What to produce:
The word "from" occurs in some lines of the data. Return each such line.

Exercise data:
* * * * * * *

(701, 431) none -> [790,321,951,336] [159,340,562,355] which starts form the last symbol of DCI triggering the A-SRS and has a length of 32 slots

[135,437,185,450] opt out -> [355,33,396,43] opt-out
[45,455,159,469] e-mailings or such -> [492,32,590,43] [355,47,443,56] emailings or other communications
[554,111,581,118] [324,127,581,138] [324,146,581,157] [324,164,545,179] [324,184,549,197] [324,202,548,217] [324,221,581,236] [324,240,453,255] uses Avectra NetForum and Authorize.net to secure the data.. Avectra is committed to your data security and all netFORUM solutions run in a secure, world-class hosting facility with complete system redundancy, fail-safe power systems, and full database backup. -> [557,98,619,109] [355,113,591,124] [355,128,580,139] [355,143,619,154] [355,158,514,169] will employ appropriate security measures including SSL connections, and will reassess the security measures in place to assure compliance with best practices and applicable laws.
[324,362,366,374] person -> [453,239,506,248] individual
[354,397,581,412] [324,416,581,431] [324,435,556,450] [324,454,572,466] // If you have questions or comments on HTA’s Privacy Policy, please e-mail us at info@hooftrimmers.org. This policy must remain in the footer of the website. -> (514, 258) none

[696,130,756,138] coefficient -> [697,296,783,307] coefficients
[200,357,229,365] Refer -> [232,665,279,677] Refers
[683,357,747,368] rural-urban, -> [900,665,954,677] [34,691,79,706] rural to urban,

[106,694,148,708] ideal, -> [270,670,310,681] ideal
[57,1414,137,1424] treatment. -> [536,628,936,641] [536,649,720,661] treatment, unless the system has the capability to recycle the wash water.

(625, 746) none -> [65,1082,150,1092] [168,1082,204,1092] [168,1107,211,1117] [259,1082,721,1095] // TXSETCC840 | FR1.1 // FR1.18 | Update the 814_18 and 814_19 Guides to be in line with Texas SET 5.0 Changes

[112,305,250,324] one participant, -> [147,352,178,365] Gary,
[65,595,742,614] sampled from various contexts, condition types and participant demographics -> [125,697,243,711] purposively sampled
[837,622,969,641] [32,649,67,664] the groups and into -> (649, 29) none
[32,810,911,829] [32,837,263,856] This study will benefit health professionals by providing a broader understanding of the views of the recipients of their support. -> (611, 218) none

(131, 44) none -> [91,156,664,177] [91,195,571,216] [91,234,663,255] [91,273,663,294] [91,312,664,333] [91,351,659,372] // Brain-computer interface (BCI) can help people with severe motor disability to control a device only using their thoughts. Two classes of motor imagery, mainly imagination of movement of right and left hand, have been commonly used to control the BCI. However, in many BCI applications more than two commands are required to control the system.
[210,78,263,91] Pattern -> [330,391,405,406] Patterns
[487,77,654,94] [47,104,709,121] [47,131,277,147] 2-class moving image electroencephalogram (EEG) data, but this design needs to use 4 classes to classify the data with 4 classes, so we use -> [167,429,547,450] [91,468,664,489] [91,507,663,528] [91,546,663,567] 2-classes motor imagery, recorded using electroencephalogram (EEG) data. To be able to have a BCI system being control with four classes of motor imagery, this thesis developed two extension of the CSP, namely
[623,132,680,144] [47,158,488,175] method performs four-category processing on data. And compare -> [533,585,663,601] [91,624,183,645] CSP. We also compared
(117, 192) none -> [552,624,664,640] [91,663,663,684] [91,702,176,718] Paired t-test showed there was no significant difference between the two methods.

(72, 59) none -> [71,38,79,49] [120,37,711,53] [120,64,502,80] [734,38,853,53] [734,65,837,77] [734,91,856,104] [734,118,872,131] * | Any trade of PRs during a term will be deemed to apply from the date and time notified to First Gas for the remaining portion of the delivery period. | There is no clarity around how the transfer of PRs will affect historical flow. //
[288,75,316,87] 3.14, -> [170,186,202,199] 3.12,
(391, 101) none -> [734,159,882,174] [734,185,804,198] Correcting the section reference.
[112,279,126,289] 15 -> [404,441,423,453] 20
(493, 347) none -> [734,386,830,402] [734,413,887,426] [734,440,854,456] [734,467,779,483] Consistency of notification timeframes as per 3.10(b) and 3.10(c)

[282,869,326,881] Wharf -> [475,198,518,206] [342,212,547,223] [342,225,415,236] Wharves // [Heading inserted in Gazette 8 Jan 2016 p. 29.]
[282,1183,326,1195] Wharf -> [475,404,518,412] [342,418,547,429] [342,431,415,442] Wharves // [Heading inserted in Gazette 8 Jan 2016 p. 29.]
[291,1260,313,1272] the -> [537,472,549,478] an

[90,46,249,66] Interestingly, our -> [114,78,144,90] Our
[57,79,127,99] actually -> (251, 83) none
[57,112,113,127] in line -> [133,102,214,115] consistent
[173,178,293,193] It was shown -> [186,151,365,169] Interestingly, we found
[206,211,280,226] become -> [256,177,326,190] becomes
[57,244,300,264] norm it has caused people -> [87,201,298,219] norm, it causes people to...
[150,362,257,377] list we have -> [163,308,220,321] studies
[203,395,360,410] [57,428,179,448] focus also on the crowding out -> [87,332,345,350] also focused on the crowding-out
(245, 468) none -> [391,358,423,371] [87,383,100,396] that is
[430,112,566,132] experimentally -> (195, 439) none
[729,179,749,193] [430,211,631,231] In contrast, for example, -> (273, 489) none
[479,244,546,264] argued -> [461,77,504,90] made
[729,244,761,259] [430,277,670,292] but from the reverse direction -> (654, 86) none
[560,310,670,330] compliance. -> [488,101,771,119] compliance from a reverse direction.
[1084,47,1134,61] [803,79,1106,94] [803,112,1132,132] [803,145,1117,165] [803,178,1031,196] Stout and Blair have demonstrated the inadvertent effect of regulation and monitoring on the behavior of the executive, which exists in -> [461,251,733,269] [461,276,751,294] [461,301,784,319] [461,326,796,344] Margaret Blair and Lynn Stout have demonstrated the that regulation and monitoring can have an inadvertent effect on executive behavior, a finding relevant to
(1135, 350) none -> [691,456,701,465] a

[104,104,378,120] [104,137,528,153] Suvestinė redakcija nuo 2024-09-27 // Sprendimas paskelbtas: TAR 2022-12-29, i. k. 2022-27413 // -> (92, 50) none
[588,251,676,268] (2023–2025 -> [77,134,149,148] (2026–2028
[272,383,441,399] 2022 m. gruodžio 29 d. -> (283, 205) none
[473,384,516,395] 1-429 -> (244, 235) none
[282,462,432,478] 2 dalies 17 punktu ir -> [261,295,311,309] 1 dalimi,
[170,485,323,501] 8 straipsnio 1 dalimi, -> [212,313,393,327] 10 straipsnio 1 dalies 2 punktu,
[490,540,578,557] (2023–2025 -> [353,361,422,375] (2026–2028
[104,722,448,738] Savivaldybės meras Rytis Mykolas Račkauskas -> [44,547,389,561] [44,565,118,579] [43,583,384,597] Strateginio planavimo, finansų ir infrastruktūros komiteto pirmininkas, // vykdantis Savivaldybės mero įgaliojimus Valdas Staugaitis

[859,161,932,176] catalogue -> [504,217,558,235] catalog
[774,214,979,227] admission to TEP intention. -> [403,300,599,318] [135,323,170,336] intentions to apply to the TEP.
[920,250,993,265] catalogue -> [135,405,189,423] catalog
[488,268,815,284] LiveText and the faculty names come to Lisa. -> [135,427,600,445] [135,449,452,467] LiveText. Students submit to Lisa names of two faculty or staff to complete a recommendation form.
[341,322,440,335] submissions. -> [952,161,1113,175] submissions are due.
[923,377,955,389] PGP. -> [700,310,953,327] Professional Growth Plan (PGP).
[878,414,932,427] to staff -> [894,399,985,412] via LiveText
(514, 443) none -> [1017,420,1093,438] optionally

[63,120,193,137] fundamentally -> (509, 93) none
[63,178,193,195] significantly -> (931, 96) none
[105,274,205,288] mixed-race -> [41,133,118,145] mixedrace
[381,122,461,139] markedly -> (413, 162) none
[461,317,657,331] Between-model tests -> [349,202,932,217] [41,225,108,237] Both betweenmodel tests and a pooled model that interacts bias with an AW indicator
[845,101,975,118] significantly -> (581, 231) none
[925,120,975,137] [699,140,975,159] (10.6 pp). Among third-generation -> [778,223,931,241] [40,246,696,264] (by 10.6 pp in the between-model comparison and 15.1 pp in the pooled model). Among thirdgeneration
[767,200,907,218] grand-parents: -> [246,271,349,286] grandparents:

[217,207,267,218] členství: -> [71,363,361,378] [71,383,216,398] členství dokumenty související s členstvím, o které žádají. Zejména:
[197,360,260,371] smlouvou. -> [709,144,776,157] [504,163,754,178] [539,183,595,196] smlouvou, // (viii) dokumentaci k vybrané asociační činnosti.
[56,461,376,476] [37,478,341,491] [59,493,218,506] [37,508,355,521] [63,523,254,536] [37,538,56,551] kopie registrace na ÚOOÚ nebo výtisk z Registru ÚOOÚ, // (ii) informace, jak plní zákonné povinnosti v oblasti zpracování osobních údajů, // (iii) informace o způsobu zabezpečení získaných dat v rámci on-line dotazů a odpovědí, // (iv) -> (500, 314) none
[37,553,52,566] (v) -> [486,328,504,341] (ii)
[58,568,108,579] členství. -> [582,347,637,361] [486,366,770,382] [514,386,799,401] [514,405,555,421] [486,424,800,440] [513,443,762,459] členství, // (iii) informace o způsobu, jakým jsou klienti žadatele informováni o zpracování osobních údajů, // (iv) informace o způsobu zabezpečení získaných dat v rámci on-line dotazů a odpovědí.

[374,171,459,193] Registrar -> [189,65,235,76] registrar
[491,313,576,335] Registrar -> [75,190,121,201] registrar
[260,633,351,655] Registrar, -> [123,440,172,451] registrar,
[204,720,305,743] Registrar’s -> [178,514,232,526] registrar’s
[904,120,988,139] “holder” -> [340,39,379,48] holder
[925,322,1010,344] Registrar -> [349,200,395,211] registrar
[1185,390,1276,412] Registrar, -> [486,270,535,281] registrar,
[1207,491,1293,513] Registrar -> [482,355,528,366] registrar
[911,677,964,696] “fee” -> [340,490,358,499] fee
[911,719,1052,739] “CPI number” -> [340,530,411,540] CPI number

* * * * * * *

Task solution:
[65,595,742,614] sampled from various contexts, condition types and participant demographics -> [125,697,243,711] purposively sampled
(72, 59) none -> [71,38,79,49] [120,37,711,53] [120,64,502,80] [734,38,853,53] [734,65,837,77] [734,91,856,104] [734,118,872,131] * | Any trade of PRs during a term will be deemed to apply from the date and time notified to First Gas for the remaining portion of the delivery period. | There is no clarity around how the transfer of PRs will affect historical flow. //
[729,244,761,259] [430,277,670,292] but from the reverse direction -> (654, 86) none
[560,310,670,330] compliance. -> [488,101,771,119] compliance from a reverse direction.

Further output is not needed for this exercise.